◆ **Stated task**:
Could you rewrite every line of the listing below, swapping "readable" for "visible" and leaving everything else unchanged? Leave the pictures out of your answer.

◆ **Record set**:
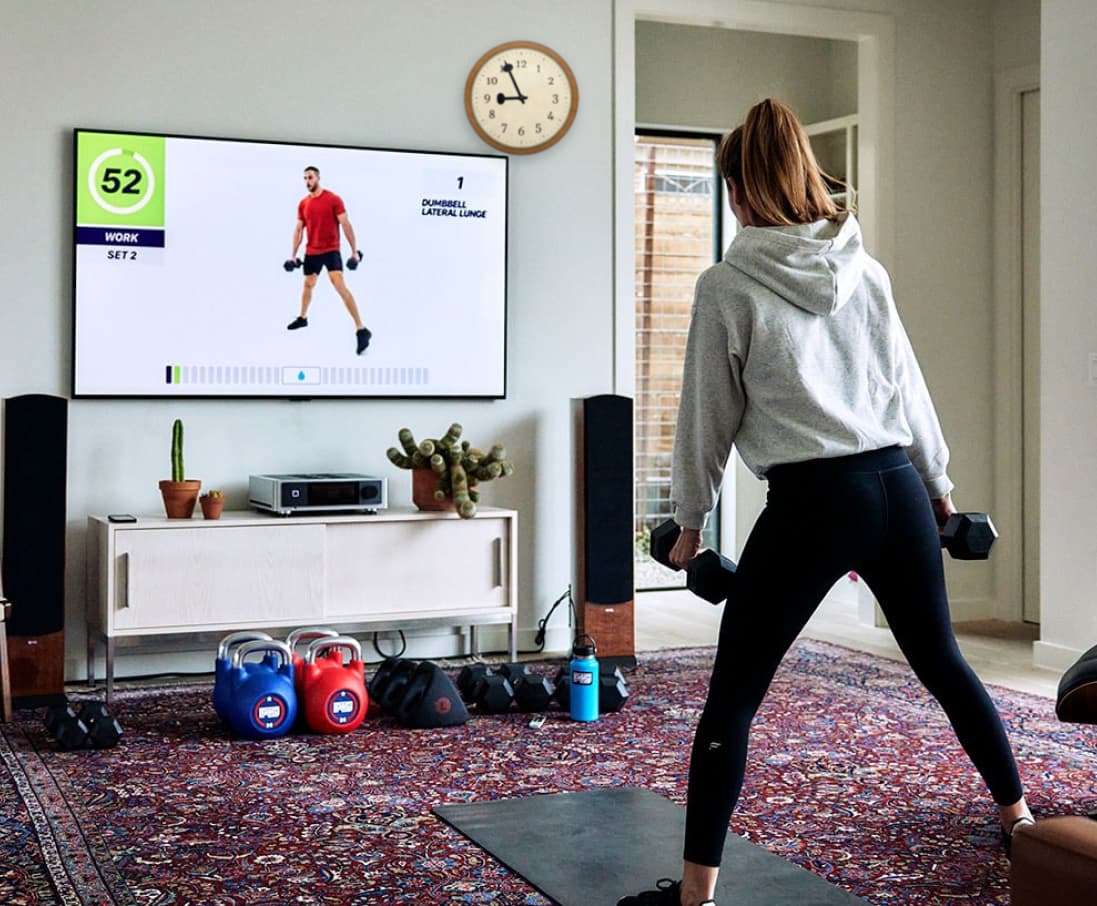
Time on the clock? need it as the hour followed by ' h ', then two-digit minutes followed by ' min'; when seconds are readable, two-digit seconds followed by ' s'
8 h 56 min
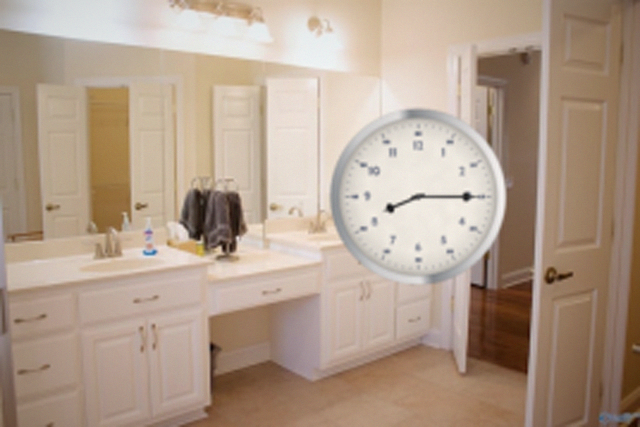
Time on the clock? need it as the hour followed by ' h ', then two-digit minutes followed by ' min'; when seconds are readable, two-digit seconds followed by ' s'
8 h 15 min
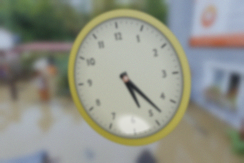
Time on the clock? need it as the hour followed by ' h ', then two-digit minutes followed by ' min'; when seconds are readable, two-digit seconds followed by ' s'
5 h 23 min
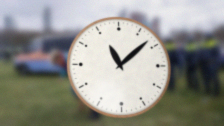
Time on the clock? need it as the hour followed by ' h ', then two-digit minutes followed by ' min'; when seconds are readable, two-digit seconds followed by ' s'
11 h 08 min
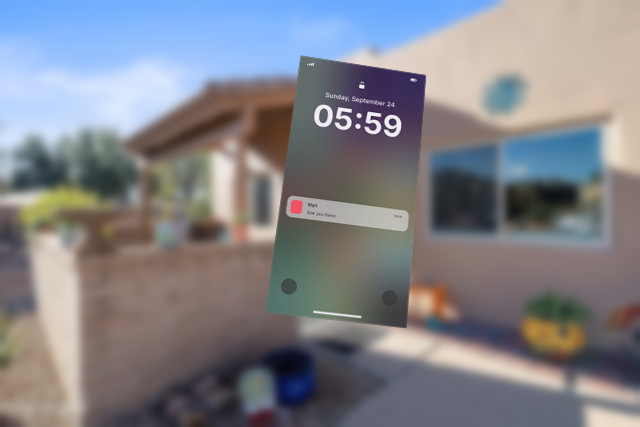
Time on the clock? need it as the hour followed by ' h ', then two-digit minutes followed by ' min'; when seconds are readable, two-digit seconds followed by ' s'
5 h 59 min
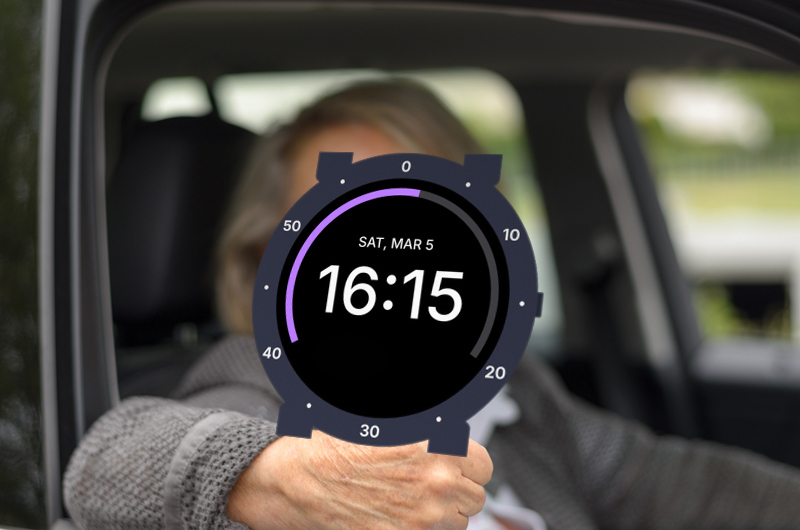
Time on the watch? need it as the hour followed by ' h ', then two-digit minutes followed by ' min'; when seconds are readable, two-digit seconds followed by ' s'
16 h 15 min
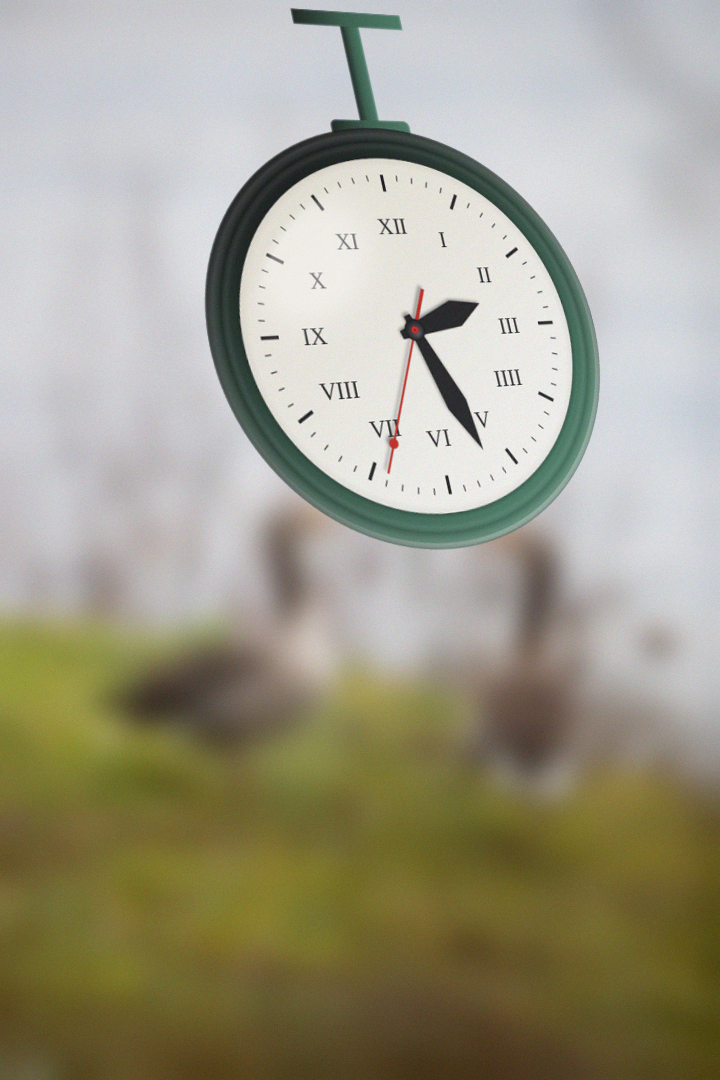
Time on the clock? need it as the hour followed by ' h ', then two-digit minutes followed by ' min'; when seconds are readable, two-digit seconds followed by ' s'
2 h 26 min 34 s
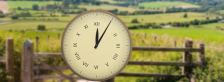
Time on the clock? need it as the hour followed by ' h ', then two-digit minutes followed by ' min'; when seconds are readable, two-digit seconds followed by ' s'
12 h 05 min
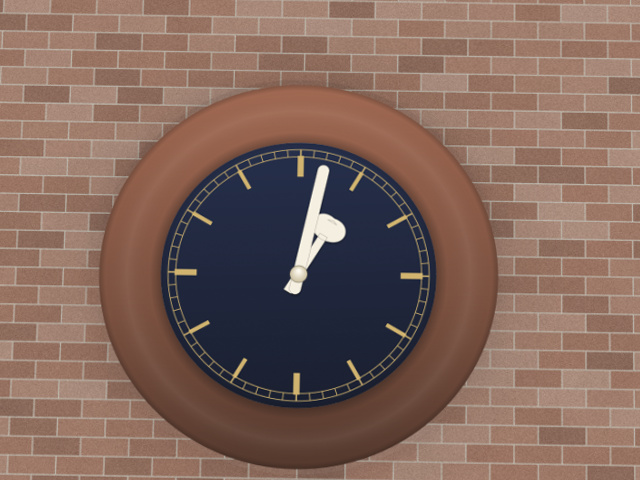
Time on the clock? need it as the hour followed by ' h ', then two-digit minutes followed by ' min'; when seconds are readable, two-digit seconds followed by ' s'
1 h 02 min
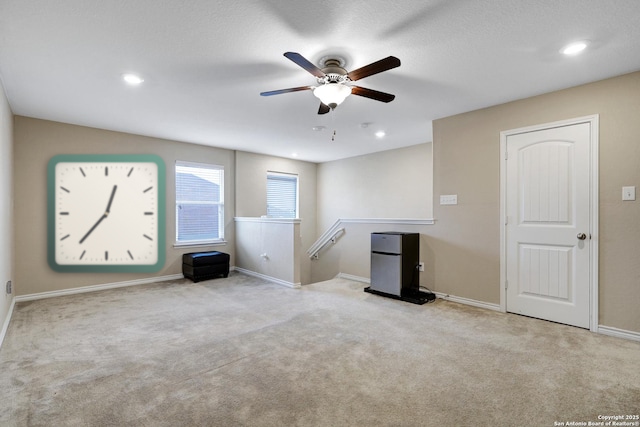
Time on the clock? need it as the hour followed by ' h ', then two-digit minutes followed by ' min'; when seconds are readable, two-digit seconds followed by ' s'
12 h 37 min
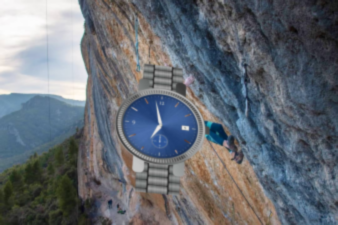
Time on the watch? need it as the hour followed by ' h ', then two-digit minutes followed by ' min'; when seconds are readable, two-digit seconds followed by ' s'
6 h 58 min
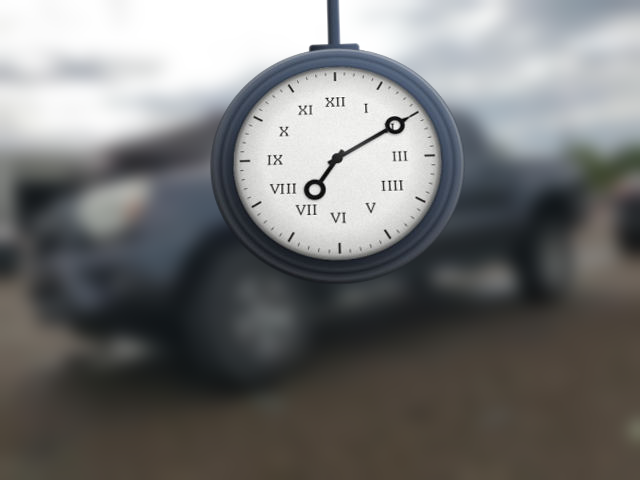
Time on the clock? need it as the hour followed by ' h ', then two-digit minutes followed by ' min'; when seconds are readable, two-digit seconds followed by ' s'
7 h 10 min
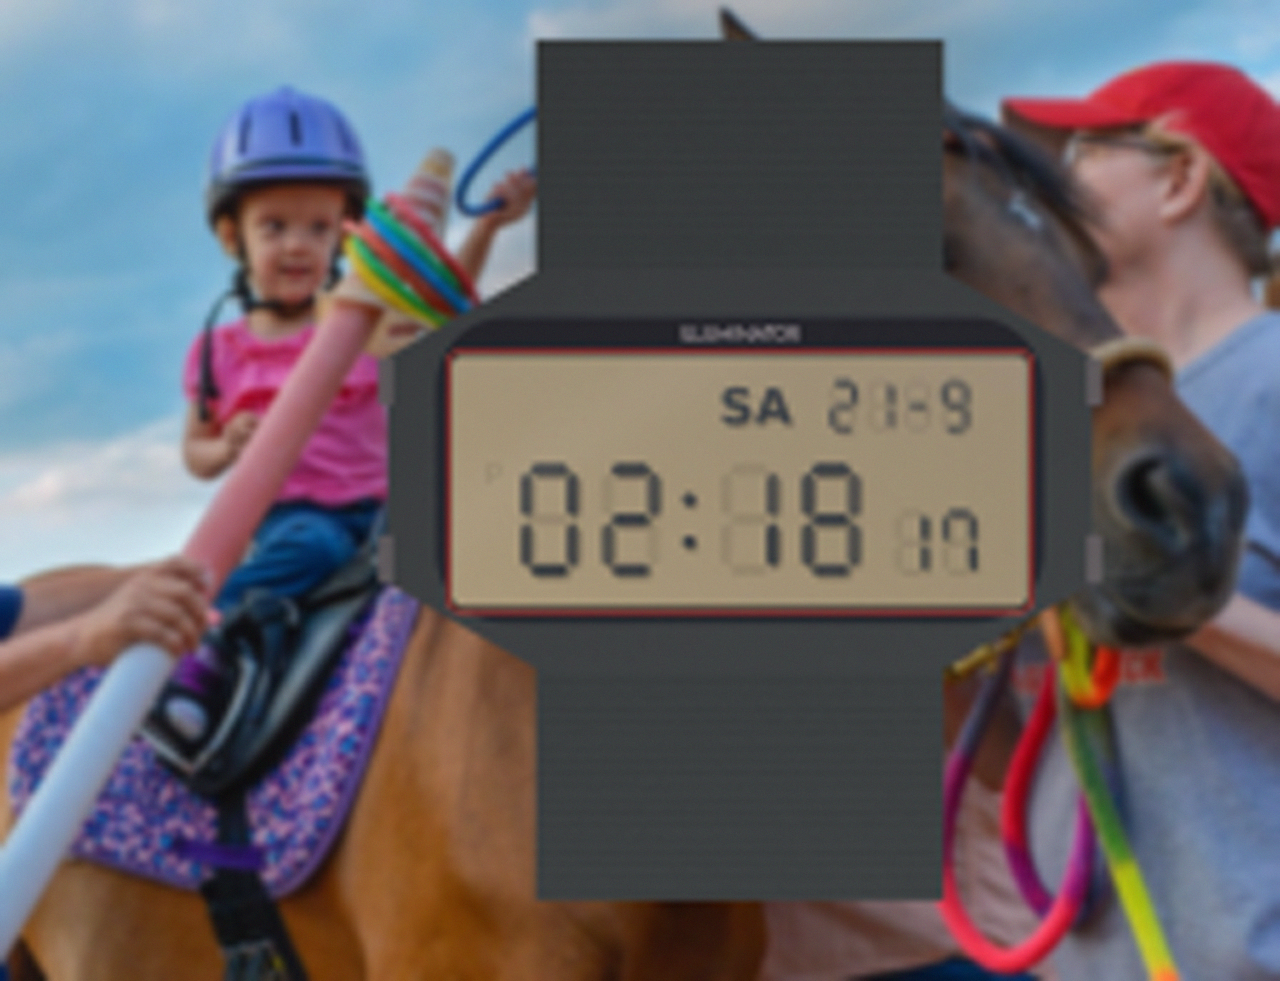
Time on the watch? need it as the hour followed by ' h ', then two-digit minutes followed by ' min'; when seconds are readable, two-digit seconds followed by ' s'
2 h 18 min 17 s
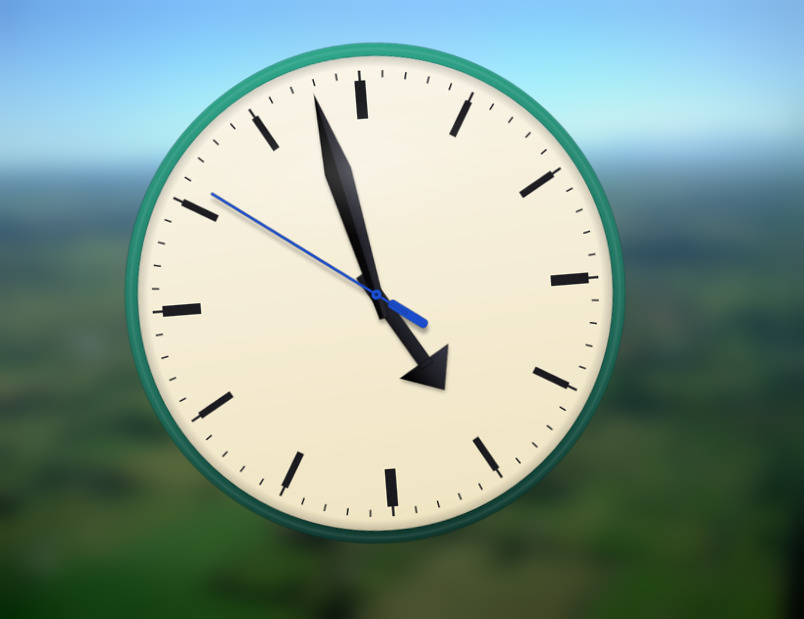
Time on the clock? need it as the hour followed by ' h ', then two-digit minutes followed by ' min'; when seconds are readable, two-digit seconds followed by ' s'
4 h 57 min 51 s
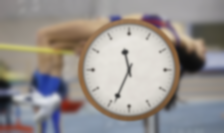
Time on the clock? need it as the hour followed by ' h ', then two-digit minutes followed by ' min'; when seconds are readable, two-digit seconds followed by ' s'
11 h 34 min
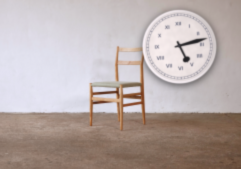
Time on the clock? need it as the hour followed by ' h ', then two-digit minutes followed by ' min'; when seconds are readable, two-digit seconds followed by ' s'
5 h 13 min
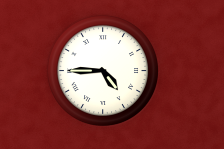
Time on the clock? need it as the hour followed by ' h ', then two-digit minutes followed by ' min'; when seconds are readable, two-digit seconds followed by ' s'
4 h 45 min
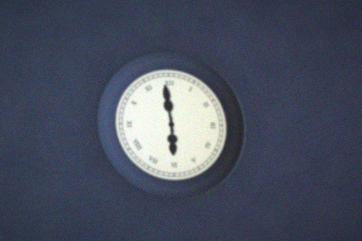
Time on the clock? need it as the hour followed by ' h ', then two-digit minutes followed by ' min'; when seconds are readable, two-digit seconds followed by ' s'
5 h 59 min
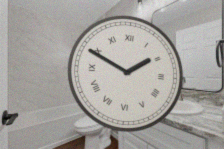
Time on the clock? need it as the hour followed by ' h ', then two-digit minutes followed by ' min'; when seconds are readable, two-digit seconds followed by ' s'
1 h 49 min
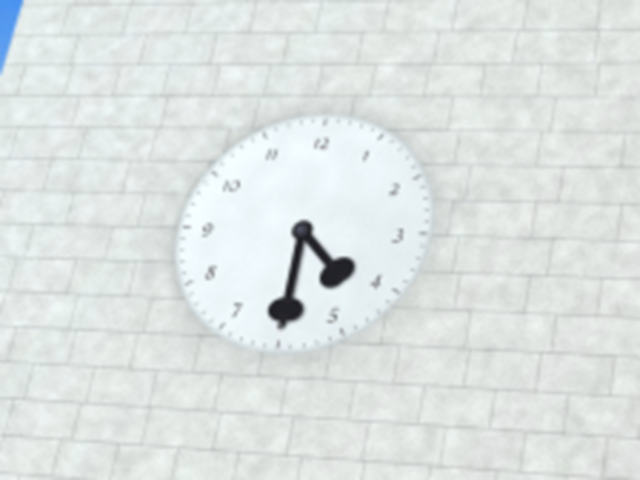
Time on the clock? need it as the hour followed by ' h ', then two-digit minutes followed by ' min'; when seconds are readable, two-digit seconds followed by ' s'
4 h 30 min
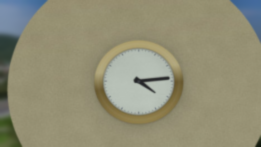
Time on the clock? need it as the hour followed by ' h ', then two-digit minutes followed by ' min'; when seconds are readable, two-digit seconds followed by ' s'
4 h 14 min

◆ **Final result**:
Time on the clock? need it as the hour followed by ' h ', then two-digit minutes followed by ' min'; when seconds are visible, two-digit seconds followed by ' s'
8 h 56 min
Time on the clock? need it as the hour followed by ' h ', then two-digit minutes followed by ' min'; when seconds are visible, two-digit seconds followed by ' s'
8 h 15 min
Time on the clock? need it as the hour followed by ' h ', then two-digit minutes followed by ' min'; when seconds are visible, two-digit seconds followed by ' s'
5 h 23 min
Time on the clock? need it as the hour followed by ' h ', then two-digit minutes followed by ' min'; when seconds are visible, two-digit seconds followed by ' s'
11 h 08 min
Time on the clock? need it as the hour followed by ' h ', then two-digit minutes followed by ' min'; when seconds are visible, two-digit seconds followed by ' s'
5 h 59 min
Time on the watch? need it as the hour followed by ' h ', then two-digit minutes followed by ' min'; when seconds are visible, two-digit seconds followed by ' s'
16 h 15 min
Time on the clock? need it as the hour followed by ' h ', then two-digit minutes followed by ' min'; when seconds are visible, two-digit seconds followed by ' s'
2 h 26 min 34 s
Time on the clock? need it as the hour followed by ' h ', then two-digit minutes followed by ' min'; when seconds are visible, two-digit seconds followed by ' s'
12 h 05 min
Time on the clock? need it as the hour followed by ' h ', then two-digit minutes followed by ' min'; when seconds are visible, two-digit seconds followed by ' s'
1 h 02 min
Time on the clock? need it as the hour followed by ' h ', then two-digit minutes followed by ' min'; when seconds are visible, two-digit seconds followed by ' s'
12 h 37 min
Time on the watch? need it as the hour followed by ' h ', then two-digit minutes followed by ' min'; when seconds are visible, two-digit seconds followed by ' s'
6 h 58 min
Time on the clock? need it as the hour followed by ' h ', then two-digit minutes followed by ' min'; when seconds are visible, two-digit seconds followed by ' s'
7 h 10 min
Time on the watch? need it as the hour followed by ' h ', then two-digit minutes followed by ' min'; when seconds are visible, two-digit seconds followed by ' s'
2 h 18 min 17 s
Time on the clock? need it as the hour followed by ' h ', then two-digit minutes followed by ' min'; when seconds are visible, two-digit seconds followed by ' s'
4 h 57 min 51 s
Time on the clock? need it as the hour followed by ' h ', then two-digit minutes followed by ' min'; when seconds are visible, two-digit seconds followed by ' s'
11 h 34 min
Time on the clock? need it as the hour followed by ' h ', then two-digit minutes followed by ' min'; when seconds are visible, two-digit seconds followed by ' s'
5 h 13 min
Time on the clock? need it as the hour followed by ' h ', then two-digit minutes followed by ' min'; when seconds are visible, two-digit seconds followed by ' s'
4 h 45 min
Time on the clock? need it as the hour followed by ' h ', then two-digit minutes followed by ' min'; when seconds are visible, two-digit seconds followed by ' s'
5 h 59 min
Time on the clock? need it as the hour followed by ' h ', then two-digit minutes followed by ' min'; when seconds are visible, two-digit seconds followed by ' s'
1 h 49 min
Time on the clock? need it as the hour followed by ' h ', then two-digit minutes followed by ' min'; when seconds are visible, two-digit seconds followed by ' s'
4 h 30 min
Time on the clock? need it as the hour followed by ' h ', then two-digit minutes followed by ' min'; when seconds are visible, two-digit seconds followed by ' s'
4 h 14 min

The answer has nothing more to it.